To do: Reproduce the source text of every row below without changing anything, and leave the pictures out.

Records to use:

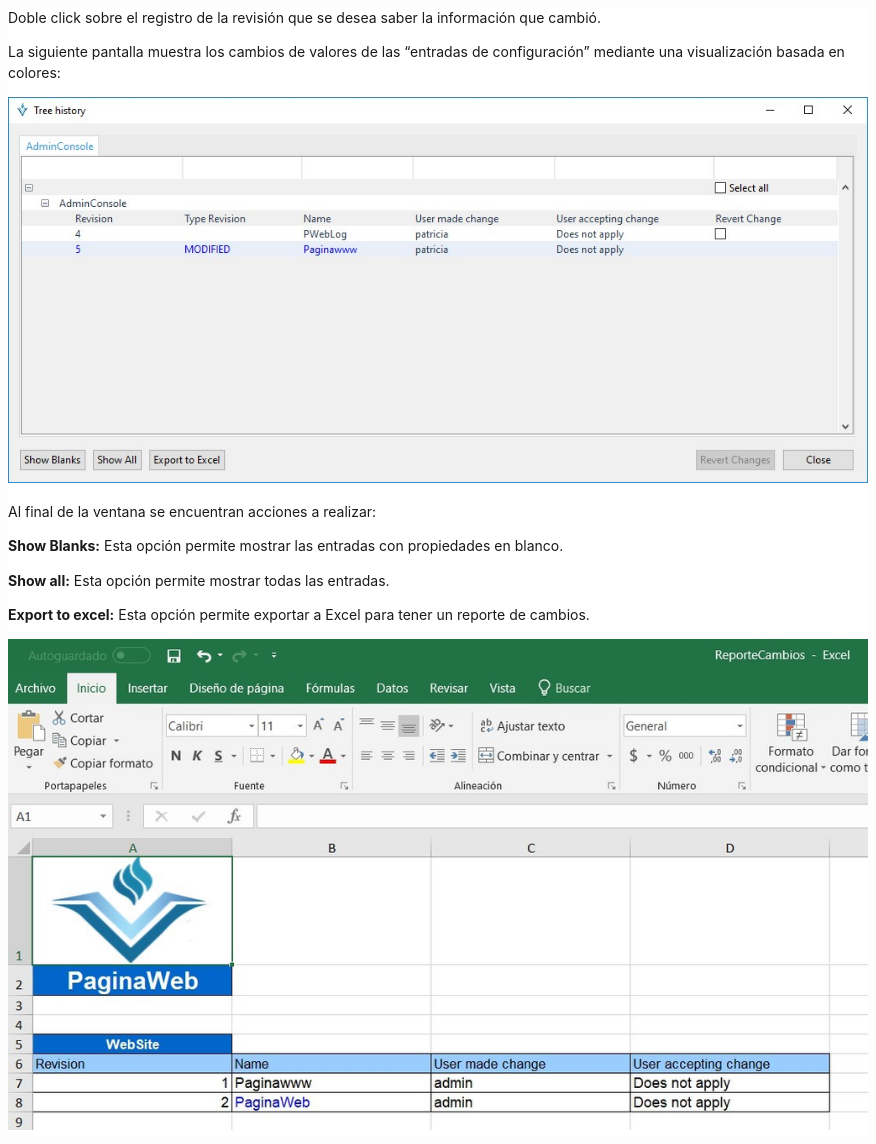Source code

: Doble click sobre el registro de la revisión que se desea saber la información que cambió. 

La siguiente pantalla muestra los cambios de valores de las “entradas de configuración” mediante una visualización basada en colores:

![cambios de valores](/img/entries/24-treehistory.jpg)

Al final de la ventana se encuentran acciones a realizar: 

**Show Blanks:** Esta opción permite mostrar las entradas con propiedades en blanco.

**Show all:** Esta opción permite mostrar todas las entradas.

**Export to excel:** Esta opción permite exportar a Excel para tener un reporte de cambios.

![archivo de excel](/img/entries/25-excel.jpg)
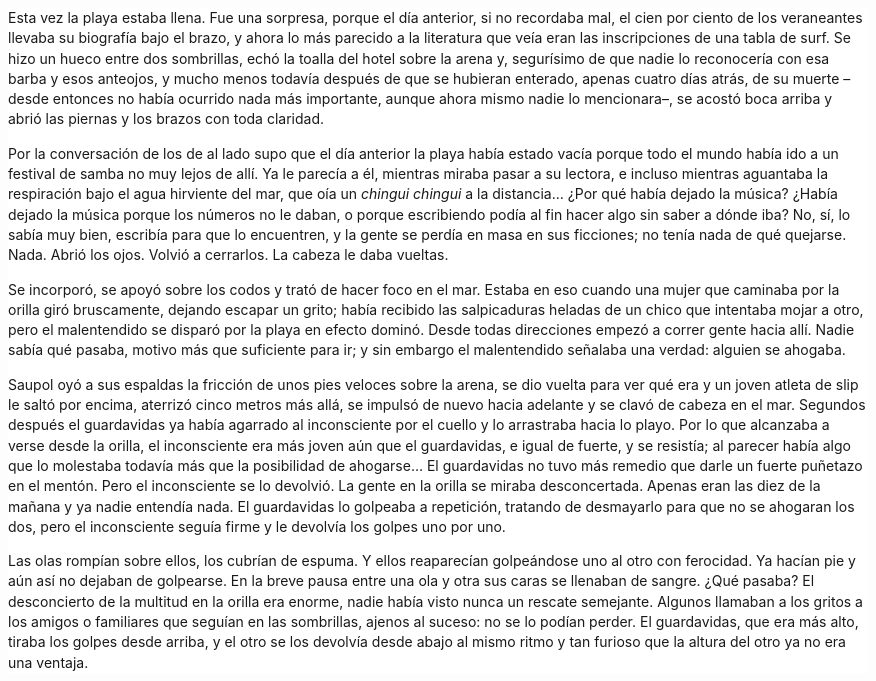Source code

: 


Esta vez la playa estaba llena. Fue una sorpresa, porque el día anterior, si no recordaba mal, el cien por ciento de los veraneantes llevaba su biografía bajo el brazo, y ahora lo más parecido a la literatura que veía eran las inscripciones de una tabla de surf. Se hizo un hueco entre dos sombrillas, echó la toalla del hotel sobre la arena y, segurísimo de que nadie lo reconocería con esa barba y esos anteojos, y mucho menos todavía después de que se hubieran enterado, apenas cuatro días atrás, de su muerte –desde entonces no había ocurrido nada más importante, aunque ahora mismo nadie lo mencionara–, se acostó boca arriba y abrió las piernas y los brazos con toda claridad.




Por la conversación de los de al lado supo que el día anterior la playa había estado vacía porque todo el mundo había ido a un festival de samba no muy lejos de allí. Ya le parecía a él, mientras miraba pasar a su lectora, e incluso mientras aguantaba la respiración bajo el agua hirviente del mar, que oía un *chingui chingui* a la distancia… ¿Por qué había dejado la música? ¿Había dejado la música porque los números no le daban, o porque escribiendo podía al fin hacer algo sin saber a dónde iba? No, sí, lo sabía muy bien, escribía para que lo encuentren, y la gente se perdía en masa en sus ficciones; no tenía nada de qué quejarse. Nada. Abrió los ojos. Volvió a cerrarlos. La cabeza le daba vueltas.




Se incorporó, se apoyó sobre los codos y trató de hacer foco en el mar. Estaba en eso cuando una mujer que caminaba por la orilla giró bruscamente, dejando escapar un grito; había recibido las salpicaduras heladas de un chico que intentaba mojar a otro, pero el malentendido se disparó por la playa en efecto dominó. Desde todas direcciones empezó a correr gente hacia allí. Nadie sabía qué pasaba, motivo más que suficiente para ir; y sin embargo el malentendido señalaba una verdad: alguien se ahogaba.




Saupol oyó a sus espaldas la fricción de unos pies veloces sobre la arena, se dio vuelta para ver qué era y un joven atleta de slip le saltó por encima, aterrizó cinco metros más allá, se impulsó de nuevo hacia adelante y se clavó de cabeza en el mar. Segundos después el guardavidas ya había agarrado al inconsciente por el cuello y lo arrastraba hacia lo playo. Por lo que alcanzaba a verse desde la orilla, el inconsciente era más joven aún que el guardavidas, e igual de fuerte, y se resistía; al parecer había algo que lo molestaba todavía más que la posibilidad de ahogarse… El guardavidas no tuvo más remedio que darle un fuerte puñetazo en el mentón. Pero el inconsciente se lo devolvió. La gente en la orilla se miraba desconcertada. Apenas eran las diez de la mañana y ya nadie entendía nada. El guardavidas lo golpeaba a repetición, tratando de desmayarlo para que no se ahogaran los dos, pero el inconsciente seguía firme y le devolvía los golpes uno por uno.




Las olas rompían sobre ellos, los cubrían de espuma. Y ellos reaparecían golpeándose uno al otro con ferocidad. Ya hacían pie y aún así no dejaban de golpearse. En la breve pausa entre una ola y otra sus caras se llenaban de sangre. ¿Qué pasaba? El desconcierto de la multitud en la orilla era enorme, nadie había visto nunca un rescate semejante. Algunos llamaban a los gritos a los amigos o familiares que seguían en las sombrillas, ajenos al suceso: no se lo podían perder. El guardavidas, que era más alto, tiraba los golpes desde arriba, y el otro se los devolvía desde abajo al mismo ritmo y tan furioso que la altura del otro ya no era una ventaja.



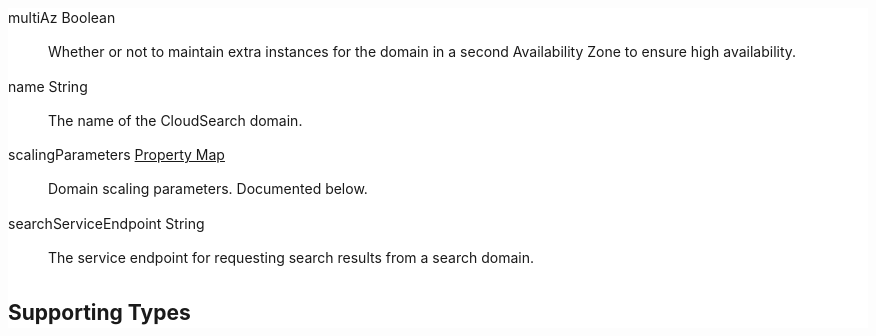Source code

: </dd><dt class="property-optional"
            title="Optional">
        <span id="state_multiaz_yaml">
<a data-swiftype-name="resource-property" data-swiftype-type="text" href="#state_multiaz_yaml" style="color: inherit; text-decoration: inherit;">multi<wbr>Az</a>
</span>
        <span class="property-indicator"></span>
        <span class="property-type">Boolean</span>
    </dt>
    <dd><p>Whether or not to maintain extra instances for the domain in a second Availability Zone to ensure high availability.</p>
</dd><dt class="property-optional property-replacement"
            title="Optional">
        <span id="state_name_yaml">
<a data-swiftype-name="resource-property" data-swiftype-type="text" href="#state_name_yaml" style="color: inherit; text-decoration: inherit;">name</a>
</span>
        <span class="property-indicator"></span>
        <span class="property-type">String</span>
    </dt>
    <dd><p>The name of the CloudSearch domain.</p>
</dd><dt class="property-optional"
            title="Optional">
        <span id="state_scalingparameters_yaml">
<a data-swiftype-name="resource-property" data-swiftype-type="text" href="#state_scalingparameters_yaml" style="color: inherit; text-decoration: inherit;">scaling<wbr>Parameters</a>
</span>
        <span class="property-indicator"></span>
        <span class="property-type"><a href="#domainscalingparameters">Property Map</a></span>
    </dt>
    <dd><p>Domain scaling parameters. Documented below.</p>
</dd><dt class="property-optional"
            title="Optional">
        <span id="state_searchserviceendpoint_yaml">
<a data-swiftype-name="resource-property" data-swiftype-type="text" href="#state_searchserviceendpoint_yaml" style="color: inherit; text-decoration: inherit;">search<wbr>Service<wbr>Endpoint</a>
</span>
        <span class="property-indicator"></span>
        <span class="property-type">String</span>
    </dt>
    <dd><p>The service endpoint for requesting search results from a search domain.</p>
</dd></dl>
</pulumi-choosable>
</div>
</pulumi-choosable>
</div>






## Supporting Types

Task output:
Source code

: Doble click sobre el registro de la revisión que se desea saber la información que cambió. 

La siguiente pantalla muestra los cambios de valores de las “entradas de configuración” mediante una visualización basada en colores:

![cambios de valores](/img/entries/24-treehistory.jpg)

Al final de la ventana se encuentran acciones a realizar: 

**Show Blanks:** Esta opción permite mostrar las entradas con propiedades en blanco.

**Show all:** Esta opción permite mostrar todas las entradas.

**Export to excel:** Esta opción permite exportar a Excel para tener un reporte de cambios.

![archivo de excel](/img/entries/25-excel.jpg)
Source code

: 


Esta vez la playa estaba llena. Fue una sorpresa, porque el día anterior, si no recordaba mal, el cien por ciento de los veraneantes llevaba su biografía bajo el brazo, y ahora lo más parecido a la literatura que veía eran las inscripciones de una tabla de surf. Se hizo un hueco entre dos sombrillas, echó la toalla del hotel sobre la arena y, segurísimo de que nadie lo reconocería con esa barba y esos anteojos, y mucho menos todavía después de que se hubieran enterado, apenas cuatro días atrás, de su muerte –desde entonces no había ocurrido nada más importante, aunque ahora mismo nadie lo mencionara–, se acostó boca arriba y abrió las piernas y los brazos con toda claridad.




Por la conversación de los de al lado supo que el día anterior la playa había estado vacía porque todo el mundo había ido a un festival de samba no muy lejos de allí. Ya le parecía a él, mientras miraba pasar a su lectora, e incluso mientras aguantaba la respiración bajo el agua hirviente del mar, que oía un *chingui chingui* a la distancia… ¿Por qué había dejado la música? ¿Había dejado la música porque los números no le daban, o porque escribiendo podía al fin hacer algo sin saber a dónde iba? No, sí, lo sabía muy bien, escribía para que lo encuentren, y la gente se perdía en masa en sus ficciones; no tenía nada de qué quejarse. Nada. Abrió los ojos. Volvió a cerrarlos. La cabeza le daba vueltas.




Se incorporó, se apoyó sobre los codos y trató de hacer foco en el mar. Estaba en eso cuando una mujer que caminaba por la orilla giró bruscamente, dejando escapar un grito; había recibido las salpicaduras heladas de un chico que intentaba mojar a otro, pero el malentendido se disparó por la playa en efecto dominó. Desde todas direcciones empezó a correr gente hacia allí. Nadie sabía qué pasaba, motivo más que suficiente para ir; y sin embargo el malentendido señalaba una verdad: alguien se ahogaba.




Saupol oyó a sus espaldas la fricción de unos pies veloces sobre la arena, se dio vuelta para ver qué era y un joven atleta de slip le saltó por encima, aterrizó cinco metros más allá, se impulsó de nuevo hacia adelante y se clavó de cabeza en el mar. Segundos después el guardavidas ya había agarrado al inconsciente por el cuello y lo arrastraba hacia lo playo. Por lo que alcanzaba a verse desde la orilla, el inconsciente era más joven aún que el guardavidas, e igual de fuerte, y se resistía; al parecer había algo que lo molestaba todavía más que la posibilidad de ahogarse… El guardavidas no tuvo más remedio que darle un fuerte puñetazo en el mentón. Pero el inconsciente se lo devolvió. La gente en la orilla se miraba desconcertada. Apenas eran las diez de la mañana y ya nadie entendía nada. El guardavidas lo golpeaba a repetición, tratando de desmayarlo para que no se ahogaran los dos, pero el inconsciente seguía firme y le devolvía los golpes uno por uno.




Las olas rompían sobre ellos, los cubrían de espuma. Y ellos reaparecían golpeándose uno al otro con ferocidad. Ya hacían pie y aún así no dejaban de golpearse. En la breve pausa entre una ola y otra sus caras se llenaban de sangre. ¿Qué pasaba? El desconcierto de la multitud en la orilla era enorme, nadie había visto nunca un rescate semejante. Algunos llamaban a los gritos a los amigos o familiares que seguían en las sombrillas, ajenos al suceso: no se lo podían perder. El guardavidas, que era más alto, tiraba los golpes desde arriba, y el otro se los devolvía desde abajo al mismo ritmo y tan furioso que la altura del otro ya no era una ventaja.



Source code

: </dd><dt class="property-optional"
            title="Optional">
        <span id="state_multiaz_yaml">
<a data-swiftype-name="resource-property" data-swiftype-type="text" href="#state_multiaz_yaml" style="color: inherit; text-decoration: inherit;">multi<wbr>Az</a>
</span>
        <span class="property-indicator"></span>
        <span class="property-type">Boolean</span>
    </dt>
    <dd><p>Whether or not to maintain extra instances for the domain in a second Availability Zone to ensure high availability.</p>
</dd><dt class="property-optional property-replacement"
            title="Optional">
        <span id="state_name_yaml">
<a data-swiftype-name="resource-property" data-swiftype-type="text" href="#state_name_yaml" style="color: inherit; text-decoration: inherit;">name</a>
</span>
        <span class="property-indicator"></span>
        <span class="property-type">String</span>
    </dt>
    <dd><p>The name of the CloudSearch domain.</p>
</dd><dt class="property-optional"
            title="Optional">
        <span id="state_scalingparameters_yaml">
<a data-swiftype-name="resource-property" data-swiftype-type="text" href="#state_scalingparameters_yaml" style="color: inherit; text-decoration: inherit;">scaling<wbr>Parameters</a>
</span>
        <span class="property-indicator"></span>
        <span class="property-type"><a href="#domainscalingparameters">Property Map</a></span>
    </dt>
    <dd><p>Domain scaling parameters. Documented below.</p>
</dd><dt class="property-optional"
            title="Optional">
        <span id="state_searchserviceendpoint_yaml">
<a data-swiftype-name="resource-property" data-swiftype-type="text" href="#state_searchserviceendpoint_yaml" style="color: inherit; text-decoration: inherit;">search<wbr>Service<wbr>Endpoint</a>
</span>
        <span class="property-indicator"></span>
        <span class="property-type">String</span>
    </dt>
    <dd><p>The service endpoint for requesting search results from a search domain.</p>
</dd></dl>
</pulumi-choosable>
</div>
</pulumi-choosable>
</div>






## Supporting Types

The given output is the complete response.